Content starts
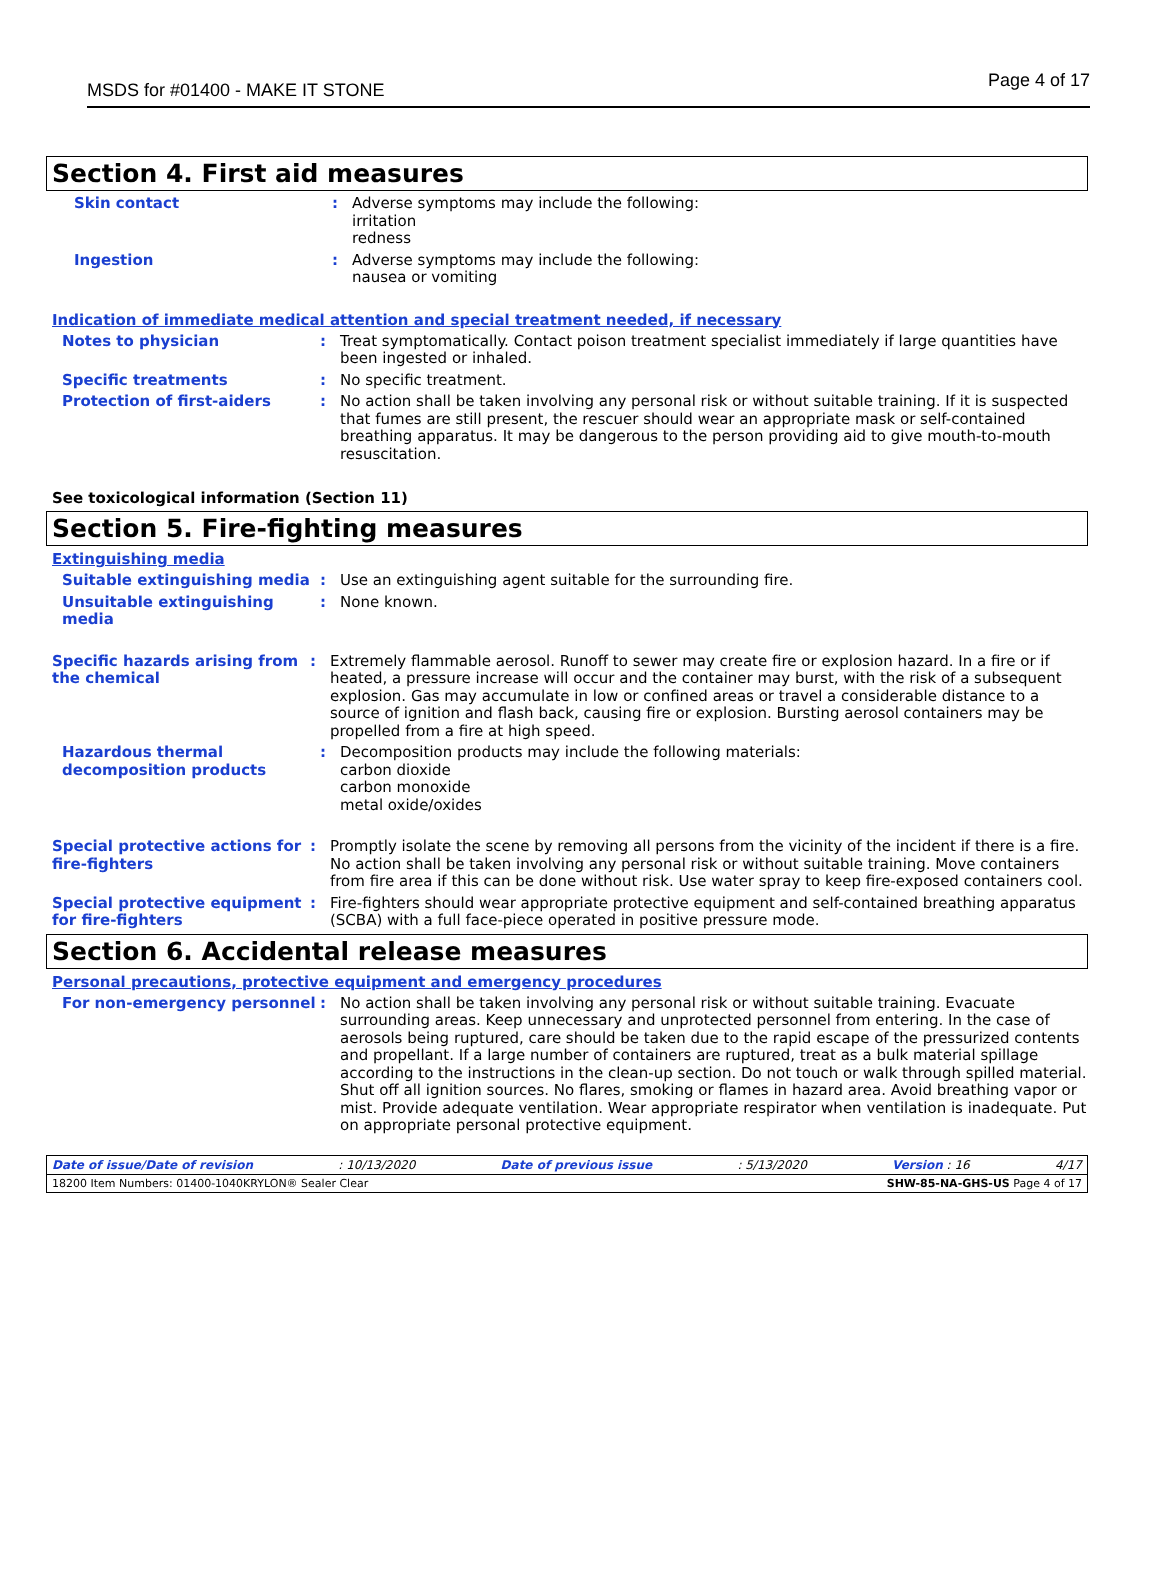MSDS for #01400 - MAKE IT STONE Page 4 of 17
Section 4. First aid measures
Skin contact : Adverse symptoms may include the following:
irritation
redness
Ingestion : Adverse symptoms may include the following:
nausea or vomiting
Indication of immediate medical attention and special treatment needed, if necessary
Notes to physician : Treat symptomatically. Contact poison treatment specialist immediately if large quantities have been ingested or inhaled.
Specific treatments : No specific treatment.
Protection of first-aiders : No action shall be taken involving any personal risk or without suitable training. If it is suspected that fumes are still present, the rescuer should wear an appropriate mask or self-contained breathing apparatus. It may be dangerous to the person providing aid to give mouth-to-mouth resuscitation.
See toxicological information (Section 11)
Section 5. Fire-fighting measures
Extinguishing media
Suitable extinguishing media : Use an extinguishing agent suitable for the surrounding fire.
Unsuitable extinguishing media
: None known.
Specific hazards arising from the chemical
: Extremely flammable aerosol. Runoff to sewer may create fire or explosion hazard. In a fire or if heated, a pressure increase will occur and the container may burst, with the risk of a subsequent explosion. Gas may accumulate in low or confined areas or travel a considerable distance to a source of ignition and flash back, causing fire or explosion. Bursting aerosol containers may be propelled from a fire at high speed.
Hazardous thermal decomposition products
: Decomposition products may include the following materials:
carbon dioxide
carbon monoxide
metal oxide/oxides
Special protective actions for fire-fighters
: Promptly isolate the scene by removing all persons from the vicinity of the incident if there is a fire. No action shall be taken involving any personal risk or without suitable training. Move containers from fire area if this can be done without risk. Use water spray to keep fire-exposed containers cool.
Special protective equipment for fire-fighters
: Fire-fighters should wear appropriate protective equipment and self-contained breathing apparatus (SCBA) with a full face-piece operated in positive pressure mode.
Section 6. Accidental release measures
Personal precautions, protective equipment and emergency procedures
For non-emergency personnel : No action shall be taken involving any personal risk or without suitable training. Evacuate surrounding areas. Keep unnecessary and unprotected personnel from entering. In the case of aerosols being ruptured, care should be taken due to the rapid escape of the pressurized contents and propellant. If a large number of containers are ruptured, treat as a bulk material spillage according to the instructions in the clean-up section. Do not touch or walk through spilled material. Shut off all ignition sources. No flares, smoking or flames in hazard area. Avoid breathing vapor or mist. Provide adequate ventilation. Wear appropriate respirator when ventilation is inadequate. Put on appropriate personal protective equipment.
Date of issue/Date of revision: 10/13/2020 Date of previous issue: 5/13/2020 Version : 16 4/17
18200 Item Numbers: 01400-1040 KRYLON® Sealer Clear SHW-85-NA-GHS-US Page 4 of 17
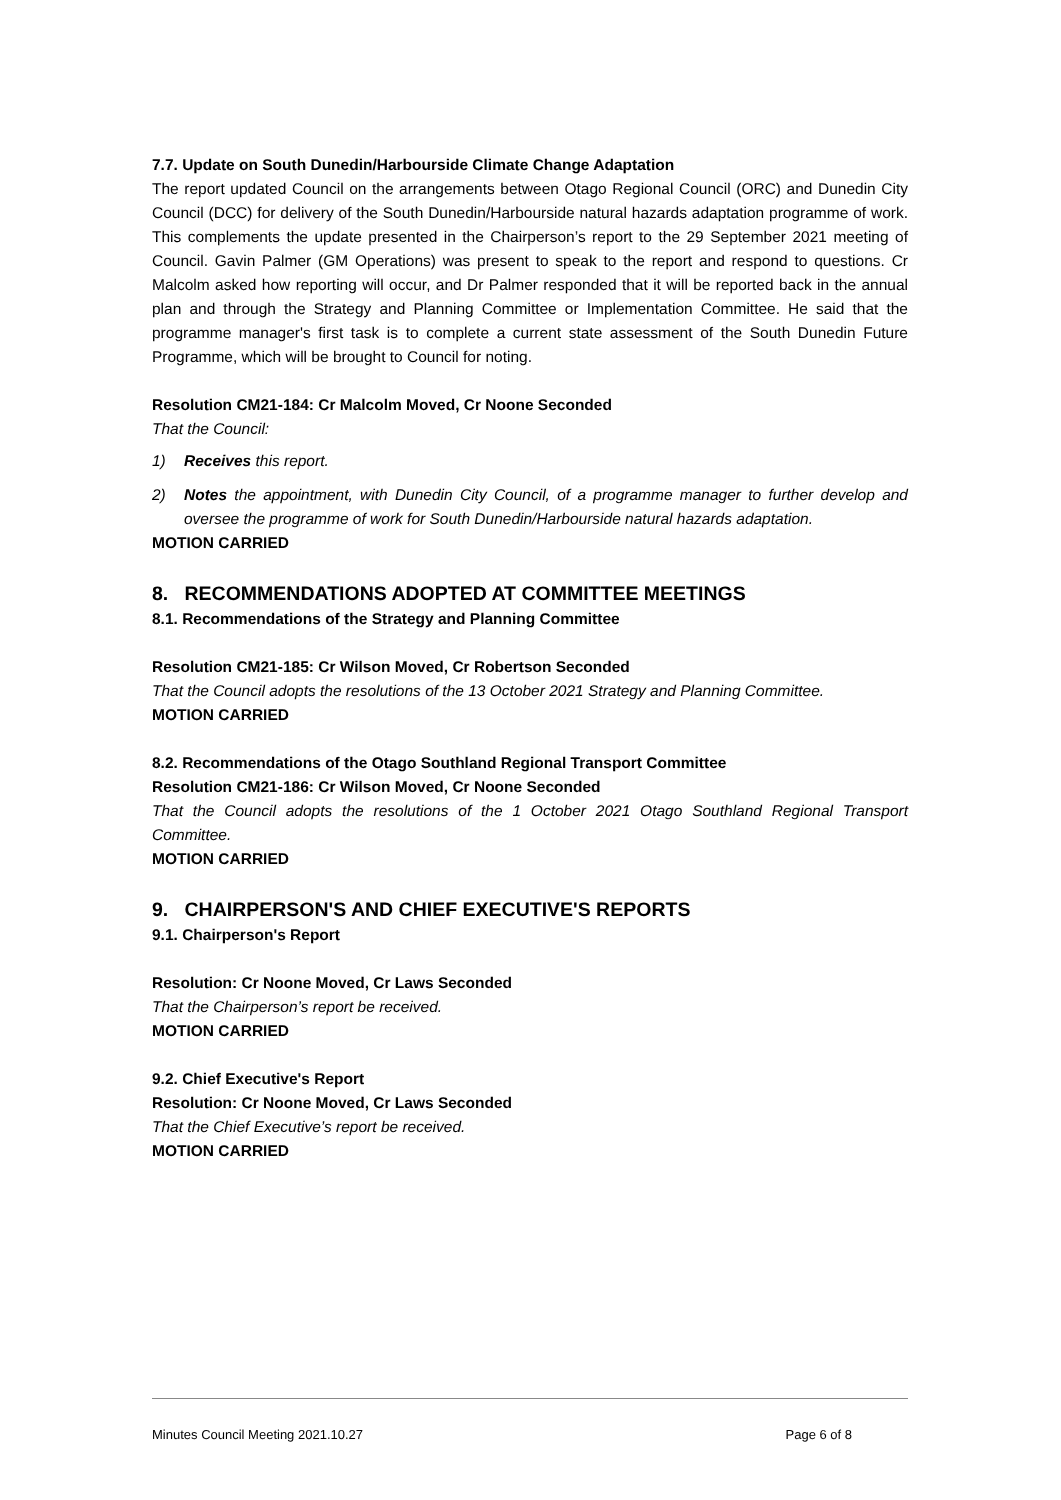7.7. Update on South Dunedin/Harbourside Climate Change Adaptation
The report updated Council on the arrangements between Otago Regional Council (ORC) and Dunedin City Council (DCC) for delivery of the South Dunedin/Harbourside natural hazards adaptation programme of work. This complements the update presented in the Chairperson’s report to the 29 September 2021 meeting of Council. Gavin Palmer (GM Operations) was present to speak to the report and respond to questions. Cr Malcolm asked how reporting will occur, and Dr Palmer responded that it will be reported back in the annual plan and through the Strategy and Planning Committee or Implementation Committee. He said that the programme manager's first task is to complete a current state assessment of the South Dunedin Future Programme, which will be brought to Council for noting.
Resolution CM21-184: Cr Malcolm Moved, Cr Noone Seconded
That the Council:
1) Receives this report.
2) Notes the appointment, with Dunedin City Council, of a programme manager to further develop and oversee the programme of work for South Dunedin/Harbourside natural hazards adaptation.
MOTION CARRIED
8. RECOMMENDATIONS ADOPTED AT COMMITTEE MEETINGS
8.1. Recommendations of the Strategy and Planning Committee
Resolution CM21-185: Cr Wilson Moved, Cr Robertson Seconded
That the Council adopts the resolutions of the 13 October 2021 Strategy and Planning Committee.
MOTION CARRIED
8.2. Recommendations of the Otago Southland Regional Transport Committee
Resolution CM21-186: Cr Wilson Moved, Cr Noone Seconded
That the Council adopts the resolutions of the 1 October 2021 Otago Southland Regional Transport Committee.
MOTION CARRIED
9. CHAIRPERSON'S AND CHIEF EXECUTIVE'S REPORTS
9.1. Chairperson's Report
Resolution: Cr Noone Moved, Cr Laws Seconded
That the Chairperson’s report be received.
MOTION CARRIED
9.2. Chief Executive's Report
Resolution: Cr Noone Moved, Cr Laws Seconded
That the Chief Executive’s report be received.
MOTION CARRIED
Minutes Council Meeting 2021.10.27 Page 6 of 8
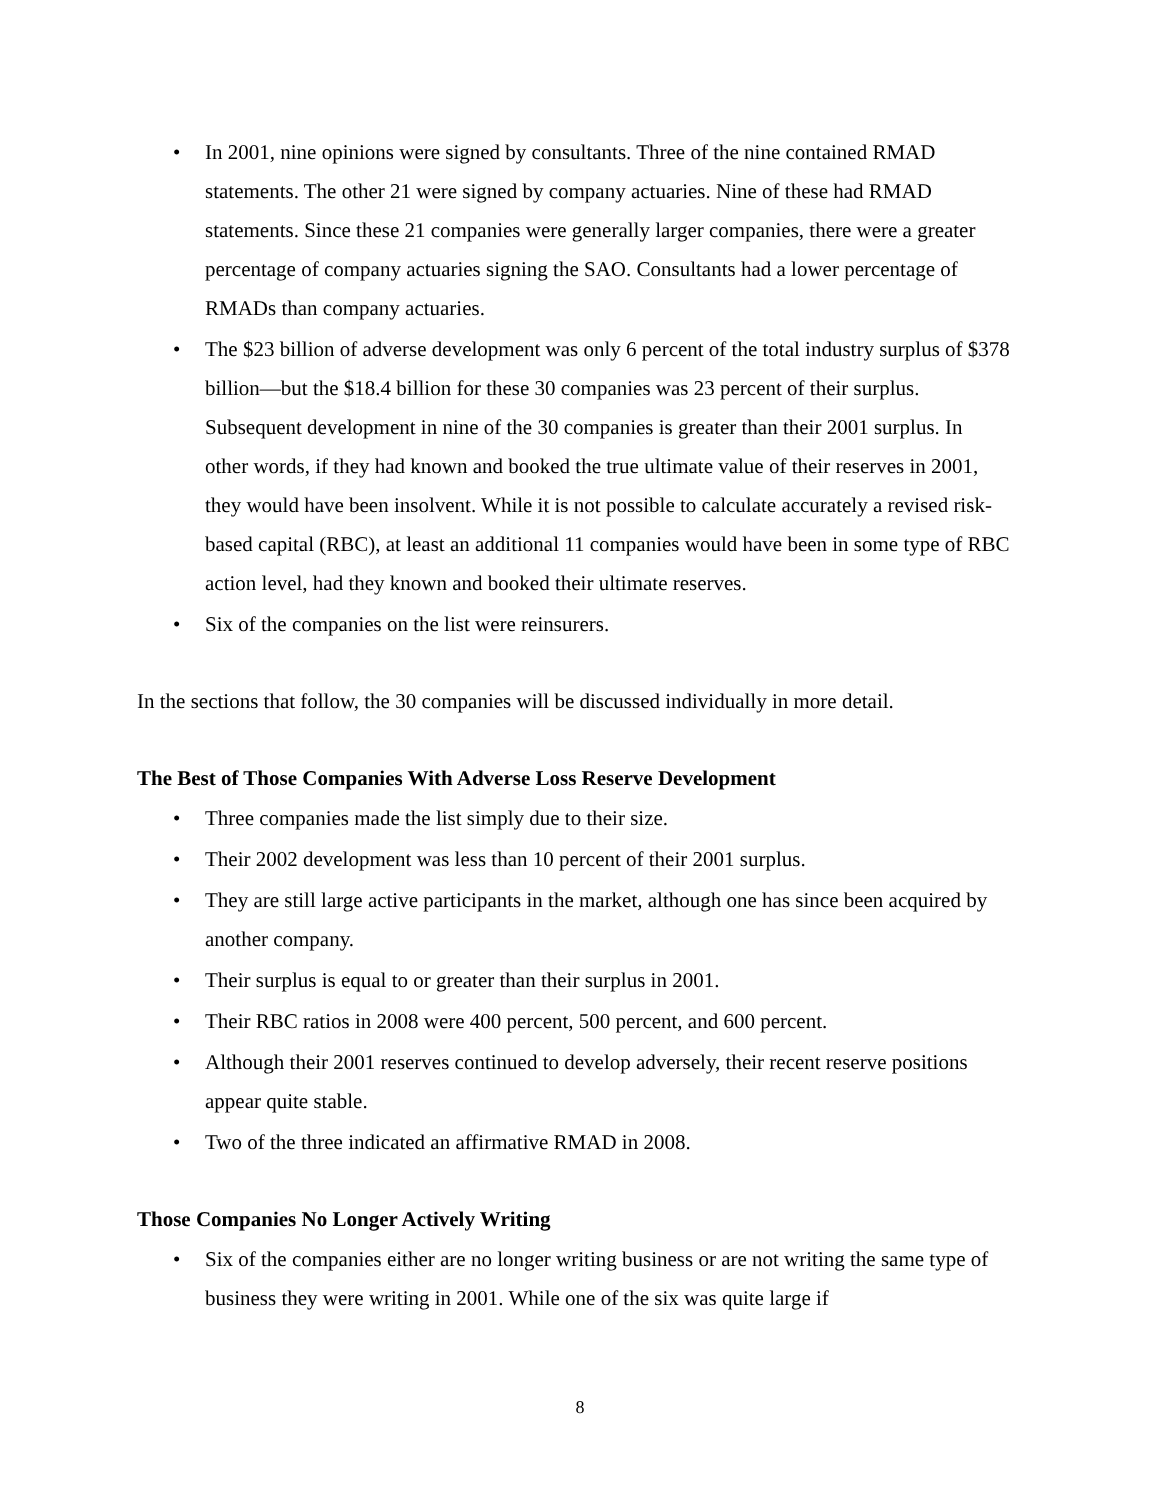In 2001, nine opinions were signed by consultants. Three of the nine contained RMAD statements. The other 21 were signed by company actuaries. Nine of these had RMAD statements. Since these 21 companies were generally larger companies, there were a greater percentage of company actuaries signing the SAO. Consultants had a lower percentage of RMADs than company actuaries.
The $23 billion of adverse development was only 6 percent of the total industry surplus of $378 billion—but the $18.4 billion for these 30 companies was 23 percent of their surplus. Subsequent development in nine of the 30 companies is greater than their 2001 surplus. In other words, if they had known and booked the true ultimate value of their reserves in 2001, they would have been insolvent. While it is not possible to calculate accurately a revised risk-based capital (RBC), at least an additional 11 companies would have been in some type of RBC action level, had they known and booked their ultimate reserves.
Six of the companies on the list were reinsurers.
In the sections that follow, the 30 companies will be discussed individually in more detail.
The Best of Those Companies With Adverse Loss Reserve Development
Three companies made the list simply due to their size.
Their 2002 development was less than 10 percent of their 2001 surplus.
They are still large active participants in the market, although one has since been acquired by another company.
Their surplus is equal to or greater than their surplus in 2001.
Their RBC ratios in 2008 were 400 percent, 500 percent, and 600 percent.
Although their 2001 reserves continued to develop adversely, their recent reserve positions appear quite stable.
Two of the three indicated an affirmative RMAD in 2008.
Those Companies No Longer Actively Writing
Six of the companies either are no longer writing business or are not writing the same type of business they were writing in 2001. While one of the six was quite large if
8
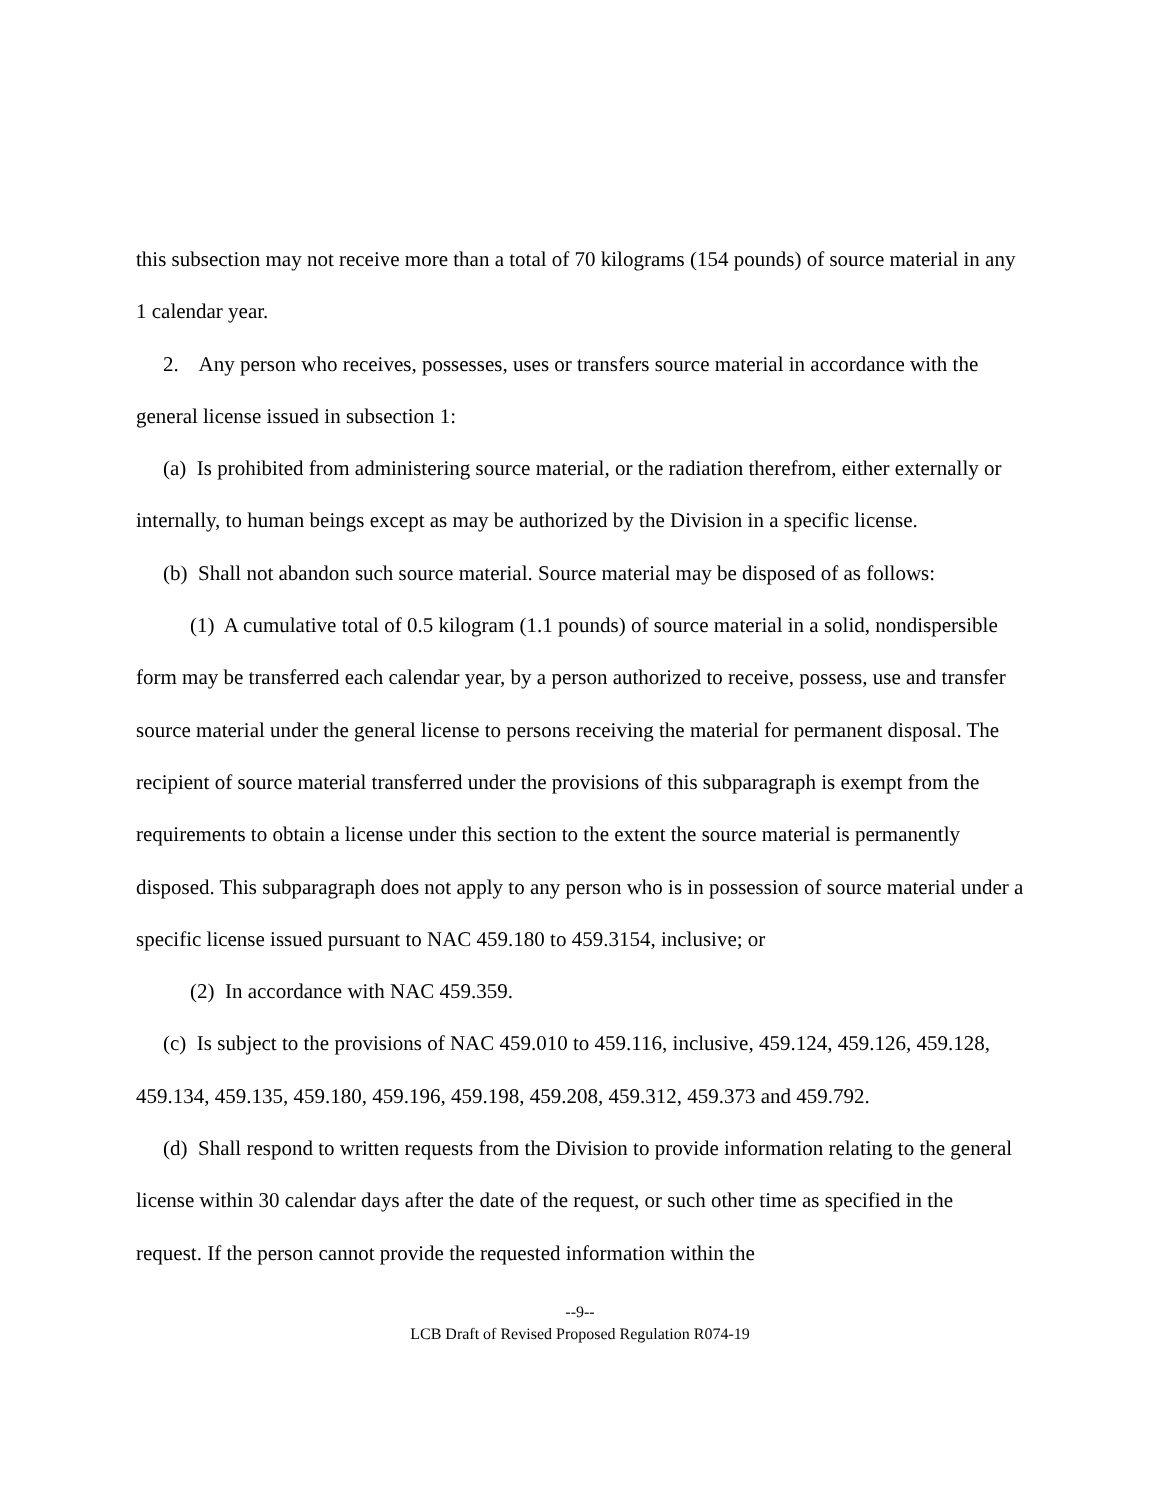this subsection may not receive more than a total of 70 kilograms (154 pounds) of source material in any 1 calendar year.
2. Any person who receives, possesses, uses or transfers source material in accordance with the general license issued in subsection 1:
(a) Is prohibited from administering source material, or the radiation therefrom, either externally or internally, to human beings except as may be authorized by the Division in a specific license.
(b) Shall not abandon such source material. Source material may be disposed of as follows:
(1) A cumulative total of 0.5 kilogram (1.1 pounds) of source material in a solid, nondispersible form may be transferred each calendar year, by a person authorized to receive, possess, use and transfer source material under the general license to persons receiving the material for permanent disposal. The recipient of source material transferred under the provisions of this subparagraph is exempt from the requirements to obtain a license under this section to the extent the source material is permanently disposed. This subparagraph does not apply to any person who is in possession of source material under a specific license issued pursuant to NAC 459.180 to 459.3154, inclusive; or
(2) In accordance with NAC 459.359.
(c) Is subject to the provisions of NAC 459.010 to 459.116, inclusive, 459.124, 459.126, 459.128, 459.134, 459.135, 459.180, 459.196, 459.198, 459.208, 459.312, 459.373 and 459.792.
(d) Shall respond to written requests from the Division to provide information relating to the general license within 30 calendar days after the date of the request, or such other time as specified in the request. If the person cannot provide the requested information within the
--9--
LCB Draft of Revised Proposed Regulation R074-19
Content ends
- **Aim of the exercise**
Retype the entries above exactly, starting at their first line and ending with the line that holds "positive pressure mode."; pictures stay out.

- **Solution to this problem**
MSDS for #01400 - MAKE IT STONE Page 4 of 17
Section 4. First aid measures
Skin contact : Adverse symptoms may include the following:
irritation
redness
Ingestion : Adverse symptoms may include the following:
nausea or vomiting
Indication of immediate medical attention and special treatment needed, if necessary
Notes to physician : Treat symptomatically. Contact poison treatment specialist immediately if large quantities have been ingested or inhaled.
Specific treatments : No specific treatment.
Protection of first-aiders : No action shall be taken involving any personal risk or without suitable training. If it is suspected that fumes are still present, the rescuer should wear an appropriate mask or self-contained breathing apparatus. It may be dangerous to the person providing aid to give mouth-to-mouth resuscitation.
See toxicological information (Section 11)
Section 5. Fire-fighting measures
Extinguishing media
Suitable extinguishing media : Use an extinguishing agent suitable for the surrounding fire.
Unsuitable extinguishing media
: None known.
Specific hazards arising from the chemical
: Extremely flammable aerosol. Runoff to sewer may create fire or explosion hazard. In a fire or if heated, a pressure increase will occur and the container may burst, with the risk of a subsequent explosion. Gas may accumulate in low or confined areas or travel a considerable distance to a source of ignition and flash back, causing fire or explosion. Bursting aerosol containers may be propelled from a fire at high speed.
Hazardous thermal decomposition products
: Decomposition products may include the following materials:
carbon dioxide
carbon monoxide
metal oxide/oxides
Special protective actions for fire-fighters
: Promptly isolate the scene by removing all persons from the vicinity of the incident if there is a fire. No action shall be taken involving any personal risk or without suitable training. Move containers from fire area if this can be done without risk. Use water spray to keep fire-exposed containers cool.
Special protective equipment for fire-fighters
: Fire-fighters should wear appropriate protective equipment and self-contained breathing apparatus (SCBA) with a full face-piece operated in positive pressure mode.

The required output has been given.